Die Zerrissenheit dominierte nicht nur das Wesen Heinrich Heines, sondern auch die Rezeption seines Werkes. Noch heute. Kein deutscher Dichter polarisierte schon zu seinen Lebzeiten so stark wie Heine. In Deutschland besaßen und besitzen seine Verse eine große Volkstümlichkeit. So verschwand „Das Lied von der Loreley“ im 3. Reich nicht aus den Lesebüchern, sondern wurde mit dem Kommentar „Dichter: unbekannt“ versehen. Dennoch wurde er beschimpft und hartnäckig bekämpft, von der Zensur eingeschränkt und in Preußen als Staatsfeind eingestuft. Ganz unschuldig an diesen heftigen Reaktionen auf seine Publikationen war er nicht. Heine war ein Polemiker, ein Provokateur. Gehässige Scherze auf Kosten anderer und bösartige Seitenhiebe bereiteten ihm Vergnügen. Er scheute nicht davor zurück, als Argumente gegen seine Feinde und Konkurrenten deren Impotenz, Homosexualität oder Durchfallerkrankungen anzuführen.

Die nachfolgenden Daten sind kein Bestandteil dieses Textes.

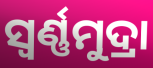
ସ୍ୱର୍ଣ୍ଣମୁଦ୍ରା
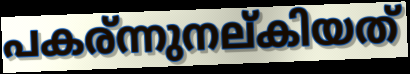
പകര്ന്നുനല്കിയത്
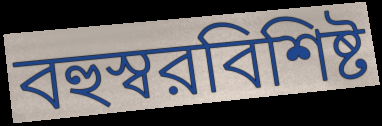
বহুস্বরবিশিষ্ট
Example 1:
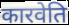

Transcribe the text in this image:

कारवेति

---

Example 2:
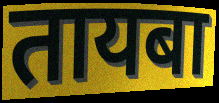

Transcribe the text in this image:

तायबा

Niemand wird jedoch bezweifeln, daß die radikale Entpathetisierung der deutschen Dichtung mit ein Verdienst Heines ist. Er gilt als würdiger Nachfolger des Lord Byron, dessen Grundthemen – enttäuschte Liebe und Todessehnsucht – auch Heines Themen waren. Seine nüchterne Sprache, sein Witz, sein Esprit machten ihn zum Vorbild vieler Lyriker des 20. Jahrhunderts. Die Autoren der „Neuen Sachlichkeit“ – Kurt Tucholsky, Mascha Kaléko, Erich Kästner, Joachim Ringelnatz, Klabund, ... – bezogen sich direkt auf ihren Wegbereiter. Mascha Kaléko sprach sogar vom „Urvater Heine“. Heines Modernität besteht vor allem darin, daß er Heimatlosigkeit, Weltschmerz und verlorene Illusionen beschrieb, als die Romantiker ihren Lesern noch eine heile Welt vorgaukelten.

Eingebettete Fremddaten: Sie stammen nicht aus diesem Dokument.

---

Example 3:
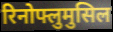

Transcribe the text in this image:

रिनोफ्लुमुसिल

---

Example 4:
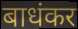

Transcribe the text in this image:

बाधंकर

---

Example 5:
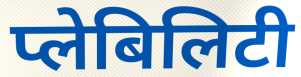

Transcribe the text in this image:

प्लेबिलिटी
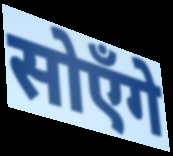
सोएँगे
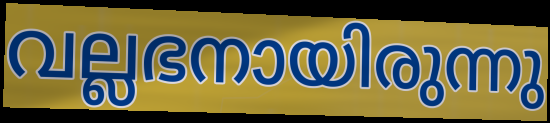
വല്ലഭനായിരുന്നു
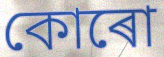
কোৰো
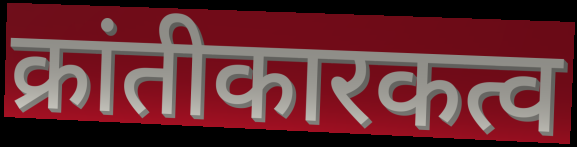
क्रांतीकारकत्व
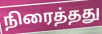
நிரைத்தது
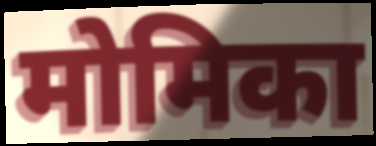
मोमिका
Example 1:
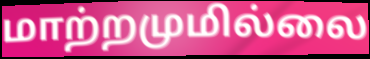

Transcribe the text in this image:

மாற்றமுமில்லை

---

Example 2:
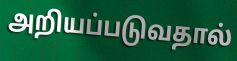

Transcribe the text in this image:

அறியப்படுவதால்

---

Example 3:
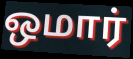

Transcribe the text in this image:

ஒமார்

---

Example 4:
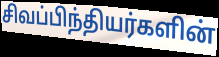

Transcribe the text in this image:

சிவப்பிந்தியர்களின்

In Frankreich war die Rezeption vor allem vom jeweiligen Stand der deutsch-französischen Beziehungen bestimmt. In den 60er und 70er Jahren war die Debatte um Heine stark politisiert. Die rechts-konservative Kritik konzentrierte sich ausschließlich auf das Werk. Die politischen Ansichten Heines seien irrelevant. Die Kontakte zu den Saint-Simonisten und der Briefwechsel zwischen Heine und Marx wurden ignoriert. Die linke Kritik dagegen vereinnahmte den Dichter ideologisch. Heine wurde als französischer Dichter stilisiert. Der Bruch mit Deutschland wurde betont – obwohl er so nie statt gefunden hatte. Vermutlich hat Marcel Reich-Ranicki recht, wenn er schreibt: „Ein Genie der Haßliebe war er – und niemanden haßte und liebte er mehr als die Deutschen und die Juden.“ Heine selbst offenbarte in dem Gedicht „Anno 1839“ sein Heimweh: „O Deutschland meine ferne Liebe,/Gedenk ich deiner wein ich fast!/...“

Heinrich Heine als französischen Dichter zu bezeichnen, scheitert schon allein daran, daß Zeit seines Lebens seine Französischkenntnisse nicht ausreichten, um auf Französisch zu dichten. Wie eine ganze Autorengeneration hundert Jahre nach ihm, machte Heine im Exil die Erfahrung, ein Dichter ohne Sprache zu sein. Seine Erfolge in Frankreich verdankte er Übersetzern. Saint-René Taillandier, der unter anderem den „Romanzero“ ins Französische übertrug, erklärte nach Heines Tod: „Obgleich man in Frankreich und Deutschland meist der gegenteiligen Ansicht ist, wußte Heine nicht in unserer Sprache zu schreiben; er kannte sie vorzüglich, er konnte ihre Feinheiten und ihren Schliff beurteilen, aber er war unfähig einen eleganten Satz zu bauen, der nicht von Germanismen in seinem Fluß gestört wurde.“

Heinrich Heine ist dennoch einer der wenigen deutschen Dichter von europäischem Rang – wenn nicht sogar ein Weltpoet. Als Resultat seiner Bemühungen zur deutsch-französischen Verständigung wurden einige seiner Gedichte fester Bestandteil des Deutschunterrichts in beiden Ländern. Heinrich Heine würde sicher eine amüsante Bemerkung dazu einfallen.